CH₃COOH + H₂O ⇌ CH₃COO⁻ + H₃O⁺

  • CH₃COOH (acid) and CH₃COO⁻ (conjugate base) are a pair
  • H₂O (base) and H₃O⁺ (conjugate acid) are a pair

The stronger the acid, the weaker its conjugate base. HCl is a strong acid; Cl⁻ is an extremely weak base. Acetic acid is a weak acid; acetate (CH₃COO⁻) is a moderately strong base.

Buffers: Resisting pH Change

A buffer is a solution that resists changes in pH when small amounts of acid or base are added. Buffers contain a weak acid and its conjugate base (or a weak base and its conjugate acid) in comparable amounts.

Human blood is buffered at pH 7.35–7.45 primarily by the bicarbonate buffer system:

CO₂ + H₂O ⇌ H₂CO₃ ⇌ H⁺ + HCO₃⁻

When acid is added (H⁺ increases), bicarbonate (HCO₃⁻) absorbs the protons. When base is added (H⁺ decreases), carbonic acid (H₂CO₃) releases protons. This tight pH control is critical — blood pH outside 7.2–7.6 is life-threatening.

Acid-Base Titration

Titration is a technique for determining the concentration of an unknown acid or base solution by slowly adding a known-concentration solution until neutralization is complete. The point of exact neutralization is the equivalence point.

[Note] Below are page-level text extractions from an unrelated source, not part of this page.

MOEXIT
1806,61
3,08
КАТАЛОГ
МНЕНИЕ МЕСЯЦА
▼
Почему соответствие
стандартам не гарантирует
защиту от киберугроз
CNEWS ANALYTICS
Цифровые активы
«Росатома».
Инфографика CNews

A pH indicator changes color near the equivalence point, or a pH meter can track the change directly. The volume of titrant used, combined with its concentration, gives the moles of acid/base that reacted — and from stoichiometry, the concentration of the unknown.

Example: A 25.00 mL sample of HCl solution requires 32.45 mL of 0.1000 M NaOH to reach the equivalence point.

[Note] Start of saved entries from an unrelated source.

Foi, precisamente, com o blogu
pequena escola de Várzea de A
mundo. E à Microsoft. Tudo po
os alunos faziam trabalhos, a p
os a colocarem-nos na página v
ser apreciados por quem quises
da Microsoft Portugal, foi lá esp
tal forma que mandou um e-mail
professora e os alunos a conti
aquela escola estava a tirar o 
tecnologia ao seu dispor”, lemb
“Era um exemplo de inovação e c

Moles NaOH = 0.03245 L × 0.1000 mol/L = 0.003245 mol Since HCl + NaOH react 1:1, moles HCl = 0.003245 mol [HCl] = 0.003245 mol / 0.02500 L = 0.1298 M

Real-World Importance of Acid-Base Chemistry

Industrial: Sulfuric acid is the most produced industrial chemical in the world, used in fertilizer production, metal refining, and oil refining.

Environmental: Acid rain (pH as low as 4.2) results from SO₂ and NOₓ emissions reacting with water vapor. It damages ecosystems, corrodes buildings, and leaches metals from soil.

Medicine: Many drugs are weak acids or bases; their absorption in the body depends critically on the pH of the stomach and intestines.

Food science: Leavening agents in baking (baking powder = baking soda + acid) rely on acid-base reactions to produce CO₂ bubbles that make bread and cakes rise.